We spent two days hiking out to see the gorillas. Each morning, groups of trackers leave at sunrise to track the various families of girls in the forest and then a couple hours later we leave in groups to follow their trail and hopefully intercept these gorillas. Many of these trackers were once former poachers, but now tourism dollars flowing in make the gorillas worth more alive than dead, so many poachers have switched to the “good side” helping to protect these giant creatures.
What I loved was learning about these gorillas groups and how they live. They all have names and very human personalities and soap opera-esque drama. They make nests every night on the ground to sleep in and often you will find them hanging out in the trees above you, but when you DO finally find a group of gorillas they seem very non-chalant about you being there. It doesn’t matter how many hours it took hiking through thick jungle to find them, once found the clock starts ticking and you get only an hour to hang out with them before the rules are that you have to leave. You can always spend the next day hiking out to find them again, but you will never know how long it will take to find them again. They are always on the move.
Nothing really can describe sitting next to a gorilla in the wild and staring into their faces. They are gentle, yet powerful creatures and more alike to us than different. Their forests are being protected through tourism dollars, one of the few times I feel like tourism is truly directly helping wildlife, since the locals have a deep respect for these gorilla groups.

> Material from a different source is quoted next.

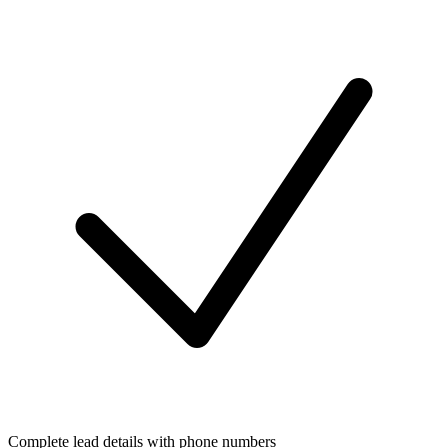
Complete lead details with phone numbers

After two days of trekking through thick jungles in the cool, misty mountains looking for gorillas, we drove down into the arid savannas of Uganda to visit the Hanging Lions of Queen Elizabeth National Park. This is the only place on Earth where you will find prides of Ishasha lions just hanging out in the high limbs of Sycamore Fig trees. This is a very rare sight, because this unique group of only about 35 lions is endangered due to threats of human-wildlife conflict and retaliatory snaring and poisoning. We drove around in a safari vehicles and witnessed gorgeous wildlife and herds of elephants and hippos and of course very full, very happy lions in the trees.
Our final stop was to visit the adorable children at the Ruhija Little Angels Orphanage on the outskirts of the gorilla forest in Uganda. Many of these children have families too poor to look after them and most of them have never owned a pair of shoes in their life and have one outfit to wear. Everyone in my group was prepared to spend the day and donate clothes and money to this amazing organization that provides school, safety, housing, and food to hundreds of young Ugandans.
It was here that I met a Pygmy woman wandering around the little town where this orphanage is. I noticed she, too, was barefoot and I asked our driver if I could give her a pair of my running shoes. I always save shoes and bring them when I am traveling in rural Africa to give away. Her reaction when she put on a pair of shoes for the first time to this day brings me to tears. She started dancing in the streets with joy and those same shoes that carried me around the world, ran the LA marathon, and hiked Machu Picchu, would now bring this woman on the other side of the planet so much joy and help carry her on her own journey.
It was a lesson in gratitude that I think we all need to remind ourselves of constantly. There is always joy and something to be grateful for no matter what your circumstances are. It was the final lesson I wanted to impart on this trip to everyone who came; that you can have fun, travel the world, and find ways to do good while doing it. We all can do our part however small.